As time goes on, conflict among joint owners can arise from many different sources: personality conflicts, differences in the vision for the business, greed accompanied by a power grab, and perceived inequities in the owners’ respective roles and contributions. When conflict arises, the owners start to think about things in a very different way than they did in the sunny days when the company was formed. That change in perspective causes the owners to look at the owners’ agreement in a very different context. For perhaps the first time, individual owners may ask “What can I do if I disagree with my partners?”, “What can she do if she wants to pull out?”, “What can they do if they all vote against me?”, “Will the business survive?”, “Will I lose everything?”
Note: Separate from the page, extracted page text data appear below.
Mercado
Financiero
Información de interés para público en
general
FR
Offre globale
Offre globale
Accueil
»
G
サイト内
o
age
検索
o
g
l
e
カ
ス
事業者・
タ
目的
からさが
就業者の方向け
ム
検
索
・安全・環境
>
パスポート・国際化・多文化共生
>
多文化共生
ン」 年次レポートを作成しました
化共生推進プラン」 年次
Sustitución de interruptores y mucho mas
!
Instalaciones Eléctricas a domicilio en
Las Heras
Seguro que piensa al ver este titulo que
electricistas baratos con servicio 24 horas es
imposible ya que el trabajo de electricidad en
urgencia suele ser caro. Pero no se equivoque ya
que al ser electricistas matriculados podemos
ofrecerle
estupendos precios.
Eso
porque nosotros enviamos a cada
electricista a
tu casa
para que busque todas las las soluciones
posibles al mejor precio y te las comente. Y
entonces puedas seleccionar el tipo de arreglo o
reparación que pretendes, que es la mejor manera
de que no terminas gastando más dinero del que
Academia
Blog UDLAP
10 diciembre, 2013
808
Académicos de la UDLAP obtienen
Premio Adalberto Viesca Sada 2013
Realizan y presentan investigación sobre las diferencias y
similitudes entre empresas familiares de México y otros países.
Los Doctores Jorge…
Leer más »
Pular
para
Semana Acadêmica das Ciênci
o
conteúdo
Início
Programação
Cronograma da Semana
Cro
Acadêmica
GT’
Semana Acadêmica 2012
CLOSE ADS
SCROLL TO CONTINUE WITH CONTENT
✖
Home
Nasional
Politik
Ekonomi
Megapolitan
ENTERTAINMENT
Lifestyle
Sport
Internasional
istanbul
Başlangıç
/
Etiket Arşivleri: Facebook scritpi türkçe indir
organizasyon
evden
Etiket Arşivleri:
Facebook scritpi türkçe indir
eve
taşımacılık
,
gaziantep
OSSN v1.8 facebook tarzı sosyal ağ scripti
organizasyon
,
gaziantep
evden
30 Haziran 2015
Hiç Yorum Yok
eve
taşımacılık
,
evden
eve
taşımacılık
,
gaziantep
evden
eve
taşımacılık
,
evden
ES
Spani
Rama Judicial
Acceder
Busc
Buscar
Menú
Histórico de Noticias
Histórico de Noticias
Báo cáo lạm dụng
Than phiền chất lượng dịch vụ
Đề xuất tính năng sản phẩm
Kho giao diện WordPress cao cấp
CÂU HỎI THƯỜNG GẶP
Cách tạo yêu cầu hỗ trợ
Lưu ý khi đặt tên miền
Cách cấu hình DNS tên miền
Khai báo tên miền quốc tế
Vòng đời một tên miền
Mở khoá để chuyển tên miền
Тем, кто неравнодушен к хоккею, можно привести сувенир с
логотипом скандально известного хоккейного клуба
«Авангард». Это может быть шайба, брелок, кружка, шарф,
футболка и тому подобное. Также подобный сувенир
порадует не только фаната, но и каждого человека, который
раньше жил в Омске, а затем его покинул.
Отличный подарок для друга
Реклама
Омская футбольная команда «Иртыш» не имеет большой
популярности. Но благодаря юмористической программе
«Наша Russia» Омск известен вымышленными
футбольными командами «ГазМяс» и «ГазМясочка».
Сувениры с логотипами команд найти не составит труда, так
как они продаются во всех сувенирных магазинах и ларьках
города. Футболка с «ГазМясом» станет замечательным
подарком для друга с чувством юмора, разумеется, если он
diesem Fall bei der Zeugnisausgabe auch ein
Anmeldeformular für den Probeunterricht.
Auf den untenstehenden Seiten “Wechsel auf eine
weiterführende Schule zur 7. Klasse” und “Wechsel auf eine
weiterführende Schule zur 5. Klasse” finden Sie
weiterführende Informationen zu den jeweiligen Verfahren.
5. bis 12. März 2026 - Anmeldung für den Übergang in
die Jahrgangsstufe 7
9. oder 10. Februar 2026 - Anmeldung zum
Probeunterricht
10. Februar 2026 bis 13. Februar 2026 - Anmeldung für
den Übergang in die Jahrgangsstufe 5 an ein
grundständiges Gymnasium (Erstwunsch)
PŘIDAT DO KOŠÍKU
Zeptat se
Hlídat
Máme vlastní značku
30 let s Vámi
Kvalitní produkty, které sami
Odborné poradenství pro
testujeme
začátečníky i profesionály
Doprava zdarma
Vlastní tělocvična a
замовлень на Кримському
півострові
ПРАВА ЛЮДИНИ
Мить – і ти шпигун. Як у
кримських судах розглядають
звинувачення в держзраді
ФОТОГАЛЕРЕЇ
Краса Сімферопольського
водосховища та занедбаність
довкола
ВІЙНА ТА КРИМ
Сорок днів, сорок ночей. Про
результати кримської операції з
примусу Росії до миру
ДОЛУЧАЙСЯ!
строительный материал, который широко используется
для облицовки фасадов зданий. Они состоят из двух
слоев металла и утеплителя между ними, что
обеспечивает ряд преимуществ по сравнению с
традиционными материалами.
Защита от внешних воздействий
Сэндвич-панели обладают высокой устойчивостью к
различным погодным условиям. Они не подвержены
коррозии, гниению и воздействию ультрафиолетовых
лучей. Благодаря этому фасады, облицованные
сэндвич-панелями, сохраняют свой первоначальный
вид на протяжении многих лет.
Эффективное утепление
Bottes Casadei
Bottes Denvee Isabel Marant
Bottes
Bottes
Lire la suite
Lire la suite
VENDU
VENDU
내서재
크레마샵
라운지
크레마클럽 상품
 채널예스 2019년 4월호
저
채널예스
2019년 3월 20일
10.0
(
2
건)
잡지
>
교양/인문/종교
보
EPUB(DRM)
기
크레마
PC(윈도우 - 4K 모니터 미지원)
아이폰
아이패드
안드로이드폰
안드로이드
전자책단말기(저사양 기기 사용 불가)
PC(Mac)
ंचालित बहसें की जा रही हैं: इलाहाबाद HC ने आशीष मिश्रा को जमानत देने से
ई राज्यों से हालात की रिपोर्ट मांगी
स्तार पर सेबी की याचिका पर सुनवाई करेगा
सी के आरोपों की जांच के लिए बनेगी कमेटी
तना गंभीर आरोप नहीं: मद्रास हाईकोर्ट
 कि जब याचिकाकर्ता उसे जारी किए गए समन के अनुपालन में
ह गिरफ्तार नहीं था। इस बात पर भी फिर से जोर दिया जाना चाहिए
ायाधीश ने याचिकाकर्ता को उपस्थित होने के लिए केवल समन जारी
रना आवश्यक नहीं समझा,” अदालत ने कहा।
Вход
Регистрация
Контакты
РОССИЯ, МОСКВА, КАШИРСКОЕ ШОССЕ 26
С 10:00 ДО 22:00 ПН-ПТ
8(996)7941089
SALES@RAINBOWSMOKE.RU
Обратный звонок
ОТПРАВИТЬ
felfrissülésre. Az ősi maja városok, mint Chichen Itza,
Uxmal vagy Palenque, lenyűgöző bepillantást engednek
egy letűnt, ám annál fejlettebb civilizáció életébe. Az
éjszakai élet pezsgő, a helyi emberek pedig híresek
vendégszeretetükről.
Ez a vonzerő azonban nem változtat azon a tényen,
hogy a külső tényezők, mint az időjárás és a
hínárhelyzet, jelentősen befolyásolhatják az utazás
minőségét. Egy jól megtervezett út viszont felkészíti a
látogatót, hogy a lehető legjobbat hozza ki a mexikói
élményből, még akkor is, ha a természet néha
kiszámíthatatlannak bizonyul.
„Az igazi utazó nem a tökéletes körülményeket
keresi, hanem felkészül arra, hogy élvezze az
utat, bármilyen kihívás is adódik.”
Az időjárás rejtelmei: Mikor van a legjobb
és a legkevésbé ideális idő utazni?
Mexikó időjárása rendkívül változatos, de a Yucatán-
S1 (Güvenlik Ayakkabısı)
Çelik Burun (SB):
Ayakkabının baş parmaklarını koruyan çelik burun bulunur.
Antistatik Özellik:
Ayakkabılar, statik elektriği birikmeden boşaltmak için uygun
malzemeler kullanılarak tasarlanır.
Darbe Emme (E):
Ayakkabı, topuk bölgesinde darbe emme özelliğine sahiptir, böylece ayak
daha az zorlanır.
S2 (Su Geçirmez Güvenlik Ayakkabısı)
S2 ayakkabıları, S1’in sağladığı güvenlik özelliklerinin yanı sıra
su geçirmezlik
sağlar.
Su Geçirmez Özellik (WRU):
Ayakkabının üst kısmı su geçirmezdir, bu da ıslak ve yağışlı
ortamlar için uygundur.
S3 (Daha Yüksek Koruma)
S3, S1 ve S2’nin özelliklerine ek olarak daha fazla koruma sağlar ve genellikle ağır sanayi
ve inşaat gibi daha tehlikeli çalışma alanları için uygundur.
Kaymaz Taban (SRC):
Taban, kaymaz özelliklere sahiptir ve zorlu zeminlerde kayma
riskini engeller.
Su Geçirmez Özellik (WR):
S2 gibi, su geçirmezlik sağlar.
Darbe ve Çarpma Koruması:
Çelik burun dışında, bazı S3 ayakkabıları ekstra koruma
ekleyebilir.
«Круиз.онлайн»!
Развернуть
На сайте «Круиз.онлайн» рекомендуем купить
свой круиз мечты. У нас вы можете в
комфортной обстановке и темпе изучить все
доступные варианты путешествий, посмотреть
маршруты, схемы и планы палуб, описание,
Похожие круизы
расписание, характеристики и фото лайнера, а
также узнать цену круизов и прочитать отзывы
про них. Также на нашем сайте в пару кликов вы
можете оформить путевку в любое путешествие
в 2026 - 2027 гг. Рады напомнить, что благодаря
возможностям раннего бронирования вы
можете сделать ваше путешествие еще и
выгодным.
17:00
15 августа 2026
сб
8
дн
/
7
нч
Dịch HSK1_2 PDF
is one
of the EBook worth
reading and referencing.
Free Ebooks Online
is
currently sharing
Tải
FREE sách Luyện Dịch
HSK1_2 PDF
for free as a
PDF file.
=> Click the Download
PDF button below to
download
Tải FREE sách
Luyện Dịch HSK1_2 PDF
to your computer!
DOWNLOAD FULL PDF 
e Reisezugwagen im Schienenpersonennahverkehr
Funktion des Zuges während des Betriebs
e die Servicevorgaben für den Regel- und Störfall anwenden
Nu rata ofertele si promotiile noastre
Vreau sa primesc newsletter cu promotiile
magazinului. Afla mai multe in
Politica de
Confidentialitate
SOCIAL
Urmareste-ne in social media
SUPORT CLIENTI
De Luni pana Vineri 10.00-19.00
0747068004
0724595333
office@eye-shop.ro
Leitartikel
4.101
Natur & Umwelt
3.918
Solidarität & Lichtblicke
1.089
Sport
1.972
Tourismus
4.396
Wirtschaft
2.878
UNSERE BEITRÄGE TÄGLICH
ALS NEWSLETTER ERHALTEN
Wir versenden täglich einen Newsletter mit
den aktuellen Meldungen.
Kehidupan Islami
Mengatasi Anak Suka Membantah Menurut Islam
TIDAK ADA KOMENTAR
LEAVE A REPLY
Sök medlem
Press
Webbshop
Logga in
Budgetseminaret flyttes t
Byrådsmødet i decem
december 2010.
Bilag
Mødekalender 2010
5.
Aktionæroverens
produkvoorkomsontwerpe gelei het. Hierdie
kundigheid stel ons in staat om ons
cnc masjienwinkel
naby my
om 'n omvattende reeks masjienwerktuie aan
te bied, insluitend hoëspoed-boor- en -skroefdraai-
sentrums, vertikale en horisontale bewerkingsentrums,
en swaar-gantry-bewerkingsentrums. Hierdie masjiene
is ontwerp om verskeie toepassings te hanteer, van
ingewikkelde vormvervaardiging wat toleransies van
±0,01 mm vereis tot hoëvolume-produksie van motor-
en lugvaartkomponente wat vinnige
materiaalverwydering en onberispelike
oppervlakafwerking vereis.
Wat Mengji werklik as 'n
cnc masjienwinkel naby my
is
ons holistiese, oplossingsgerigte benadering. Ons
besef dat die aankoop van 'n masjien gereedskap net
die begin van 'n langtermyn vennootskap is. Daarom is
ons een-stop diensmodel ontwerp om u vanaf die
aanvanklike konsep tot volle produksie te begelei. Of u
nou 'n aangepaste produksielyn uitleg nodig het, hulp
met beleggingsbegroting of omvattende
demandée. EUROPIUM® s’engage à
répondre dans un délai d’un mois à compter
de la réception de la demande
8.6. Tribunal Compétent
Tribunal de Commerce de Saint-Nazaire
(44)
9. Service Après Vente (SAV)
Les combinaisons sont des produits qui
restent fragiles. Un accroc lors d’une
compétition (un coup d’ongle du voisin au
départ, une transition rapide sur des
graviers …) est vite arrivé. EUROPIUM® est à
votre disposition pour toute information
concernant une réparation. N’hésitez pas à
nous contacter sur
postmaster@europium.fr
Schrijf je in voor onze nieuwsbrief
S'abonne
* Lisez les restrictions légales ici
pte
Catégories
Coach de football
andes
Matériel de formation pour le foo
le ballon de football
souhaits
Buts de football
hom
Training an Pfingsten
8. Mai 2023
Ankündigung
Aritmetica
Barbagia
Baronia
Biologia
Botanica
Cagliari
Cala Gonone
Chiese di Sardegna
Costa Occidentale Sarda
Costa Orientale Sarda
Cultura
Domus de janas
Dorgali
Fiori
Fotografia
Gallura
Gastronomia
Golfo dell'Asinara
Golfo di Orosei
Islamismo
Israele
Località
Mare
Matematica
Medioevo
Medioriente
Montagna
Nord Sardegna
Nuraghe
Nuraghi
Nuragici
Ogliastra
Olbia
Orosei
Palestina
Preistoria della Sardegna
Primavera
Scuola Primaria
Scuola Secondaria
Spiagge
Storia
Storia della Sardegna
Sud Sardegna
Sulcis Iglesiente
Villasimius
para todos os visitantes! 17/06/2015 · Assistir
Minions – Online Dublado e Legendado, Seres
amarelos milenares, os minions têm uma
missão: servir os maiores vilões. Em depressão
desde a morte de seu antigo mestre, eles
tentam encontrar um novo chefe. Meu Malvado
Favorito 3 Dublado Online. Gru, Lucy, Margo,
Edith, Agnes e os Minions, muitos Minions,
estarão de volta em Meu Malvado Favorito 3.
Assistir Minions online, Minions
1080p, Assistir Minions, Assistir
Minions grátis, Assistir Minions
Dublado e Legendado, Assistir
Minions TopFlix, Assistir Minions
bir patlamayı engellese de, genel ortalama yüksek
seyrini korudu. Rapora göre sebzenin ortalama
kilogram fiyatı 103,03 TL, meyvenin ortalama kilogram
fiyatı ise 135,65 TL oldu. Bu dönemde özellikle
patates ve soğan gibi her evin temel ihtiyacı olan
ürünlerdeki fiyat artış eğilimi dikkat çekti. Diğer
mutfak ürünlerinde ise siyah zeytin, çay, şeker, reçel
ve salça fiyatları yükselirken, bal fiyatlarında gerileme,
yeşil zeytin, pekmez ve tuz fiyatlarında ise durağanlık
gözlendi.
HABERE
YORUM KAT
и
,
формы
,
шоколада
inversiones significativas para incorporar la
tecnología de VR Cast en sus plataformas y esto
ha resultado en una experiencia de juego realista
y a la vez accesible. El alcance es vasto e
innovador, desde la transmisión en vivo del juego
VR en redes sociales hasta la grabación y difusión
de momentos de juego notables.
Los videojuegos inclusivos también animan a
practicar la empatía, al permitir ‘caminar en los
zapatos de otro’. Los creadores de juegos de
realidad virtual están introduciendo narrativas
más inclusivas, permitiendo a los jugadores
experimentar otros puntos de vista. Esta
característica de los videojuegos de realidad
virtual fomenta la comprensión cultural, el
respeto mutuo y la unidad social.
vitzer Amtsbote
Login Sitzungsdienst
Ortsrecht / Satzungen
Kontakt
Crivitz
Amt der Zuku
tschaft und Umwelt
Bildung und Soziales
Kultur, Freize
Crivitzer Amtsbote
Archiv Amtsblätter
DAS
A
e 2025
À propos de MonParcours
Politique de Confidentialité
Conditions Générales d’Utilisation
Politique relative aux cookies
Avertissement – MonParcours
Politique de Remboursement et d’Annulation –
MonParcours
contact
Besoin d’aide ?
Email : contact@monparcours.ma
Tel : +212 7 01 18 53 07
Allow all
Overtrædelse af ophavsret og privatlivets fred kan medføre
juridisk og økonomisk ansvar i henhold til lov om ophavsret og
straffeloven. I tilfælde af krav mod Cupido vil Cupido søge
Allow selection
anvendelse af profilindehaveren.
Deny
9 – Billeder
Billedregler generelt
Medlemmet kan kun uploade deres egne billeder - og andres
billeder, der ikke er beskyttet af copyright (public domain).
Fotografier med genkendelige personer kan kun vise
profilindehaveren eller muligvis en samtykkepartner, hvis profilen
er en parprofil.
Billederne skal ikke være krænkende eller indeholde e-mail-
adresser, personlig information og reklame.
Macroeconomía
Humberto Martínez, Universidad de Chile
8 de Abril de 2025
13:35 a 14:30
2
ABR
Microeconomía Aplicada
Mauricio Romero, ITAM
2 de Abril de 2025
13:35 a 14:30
An owners’ agreement is the place where the owners’ can head off avoidable disputes before they happen and create the framework for resolving unavoidable disputes. Common provisions in owners’ agreements dictate:

  1. What activities of New Co. require a vote by the owners to approve,
  2. What happens if an owner wants to sell their interest in New Co. to a third party,
  3. What happens if an owner dies or becomes disabled.
  4. What happens if an owner’s equity interest in New Co. becomes subject to creditor claims (i.e. filing for personal bankruptcy by an owner),
  5. What limitations are there on an owner’s ability to pledge their equity interest as collateral for a loan,
  6. Can New Co. employ an equity owner, and if so, what happens if New Co. fires them as an employee,
  7. What events would cause an owner to have to involuntarily sell her interest to New Co. or the other members,
  8. How an equity interest being sold be valued and what the terms for payment of the purchase price will be,
  9. What percentage of the equity must vote to approve certain significant actions by New Co., such as selling all of the assets, taking out a significant loan, amending the owners’ agreement, or dissolving New Co., and
  10. What percentage of the equity must vote to approve either a distribution of profits to the owners or require the owners to pay additional capital into the Company.
As an owner, the owners’ agreement can be a dual edged sword. In one place, the owners’ agreement supports your position, but elsewhere it allows most owners (which might not include you) to amend the owners’ agreement without your consent. An owners’ agreement might provide for New Co. to employ you and other owners, but it might also provide that you may be fired (by majority vote) and your ownership interest bought out, again without your consent. By majority vote, the owners could be required to pay additional money into New Co. (a capital call), and if you do not or cannot pay your share, the owners’ agreement says that your ownership interest will be re-allocated to any owner(s) who do make that capital call; effectively forcing the sale of some, or all, of your equity interest, also without your consent. These things could be authorized by the owners’ agreement, which you agreed to at a time that you did not think any of it was possible or likely.

Regardless of the nature or source, when equity owners have conflict, if New Co.’s owners’ agreement does not provide good procedures for addressing the situation, then the owners are left with the singular avenue of commencing litigation. Business litigation is expensive, emotionally taxing and can result in the complete dissolution of the company. Accordingly, it is important that the owners ask the hard questions when going into the relationship, contemplate what a break-up would look like, understand their rights and duties, and get an owners’ agreement that is tailored to their specific needs, and provides the best structure possible to facilitate the operation of the company and a framework for the resolution of conflict.